OctoThinker
paper"OctoThinker: Mid-training Incentivizes Reinforcement Learning Scaling." Studies why Llama-family base models historically respond worse to RL post-training than Qwen-family bases, and shows the gap can be closed with the right mid-training recipe — the slice of pretraining between the base run and SFT/RL. Two findings drive the result: (1) high-quality mathematical corpora boost both base eval and RL gains; and (2) a Stable-then-Decay schedule (200B constant-rate tokens followed by 20B decay-phase tokens) is the most effective curriculum.

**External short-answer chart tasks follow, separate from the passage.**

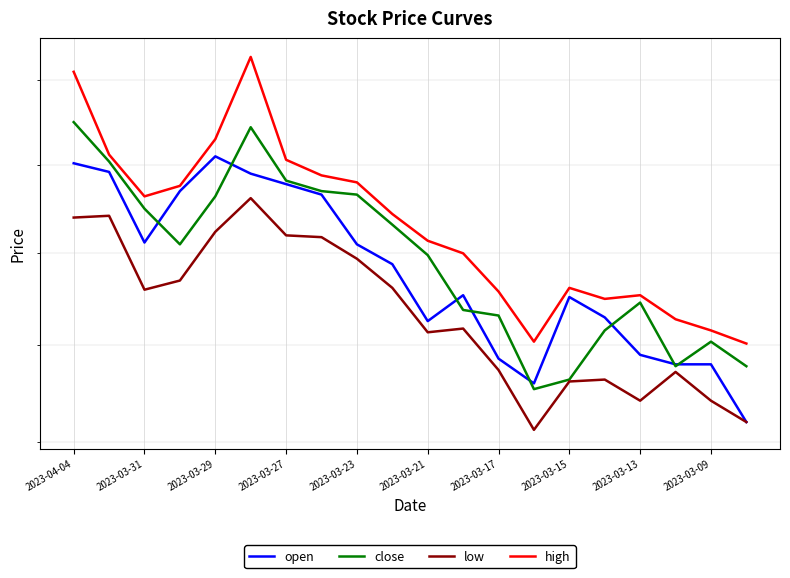

What is the maximum value shown in the chart?

13.1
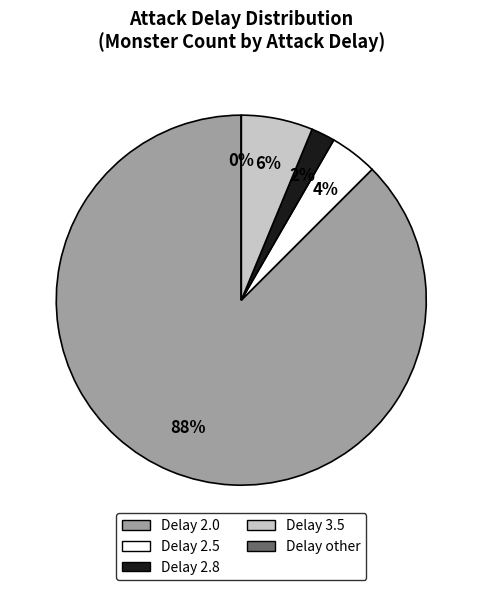

Which category has the biggest portion of the pie?

attackDelay_2.0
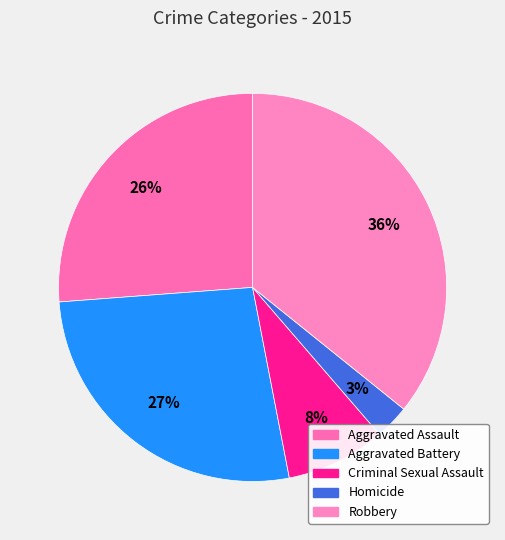

The Homicide slice represents 3% of the pie. True or false?

True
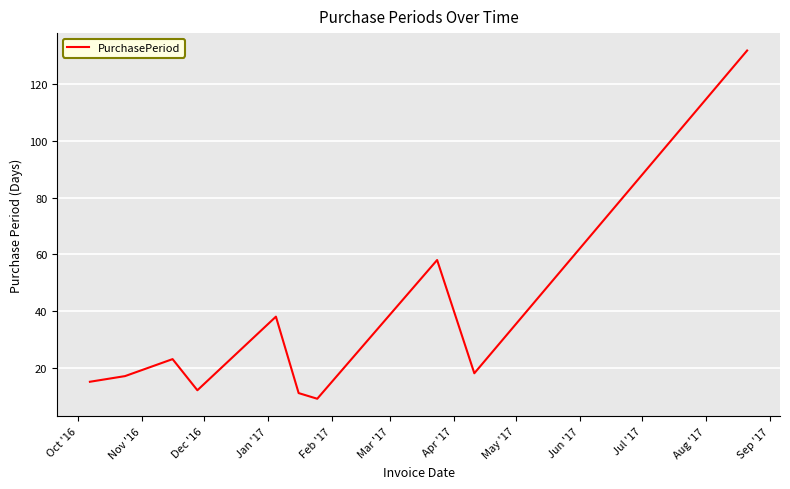

What is the difference between the maximum and minimum values?

123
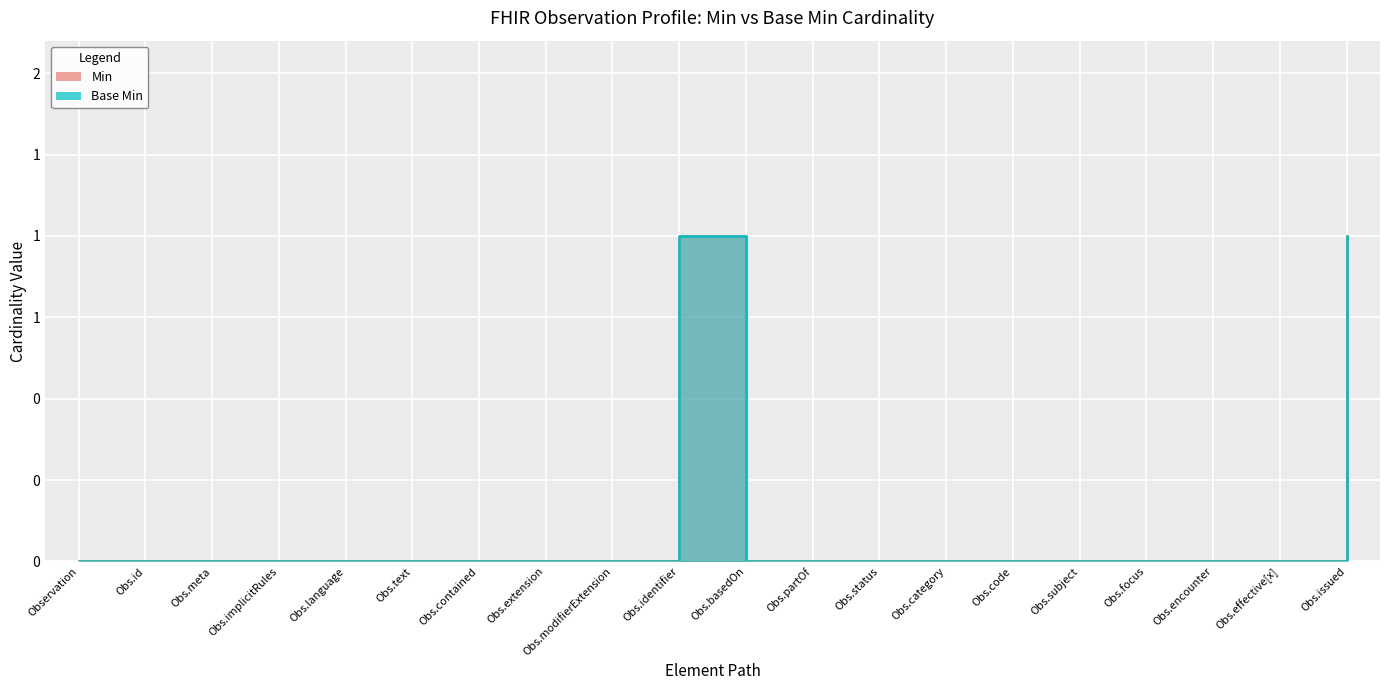

Rank the categories by Base Min value from lowest to highest.

Observation, Obs.id, Obs.meta, Obs.implicitRules, Obs.language, Obs.text, Obs.contained, Obs.extension, Obs.modifierExtension, Obs.basedOn, Obs.partOf, Obs.status, Obs.category, Obs.code, Obs.subject, Obs.focus, Obs.encounter, Obs.effective[x], Obs.identifier, Obs.issued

Releases the MegaMath-Web-Pro-Max corpus (70B+ tokens of curated math) and the OctoThinker open-weight family at 1B / 3B / 8B sizes (Long and Hybrid variants, Base and Zero each) built on Llama-3.2 bases. From GAIR Lab at SII / Shanghai Innovation Institute, by Zengzhi Wang, Fan Zhou, Xuefeng Li, and Pengfei Liu.
Model Details
Variants
| Name | Parameters | Notes |
|---|---|---|
| OctoThinker-1B-Long-Base / Long-Zero / Hybrid-Base / Hybrid-Zero | 1B | Built on meta-llama/Llama-3.2-1B |
| OctoThinker-3B-Long-Base / Long-Zero / Hybrid-Base / Hybrid-Zero | 3B | Built on meta-llama/Llama-3.2-3B |
| OctoThinker-8B-Long-Base / Hybrid-Base | 8B | 8B parameter variants for the recipe |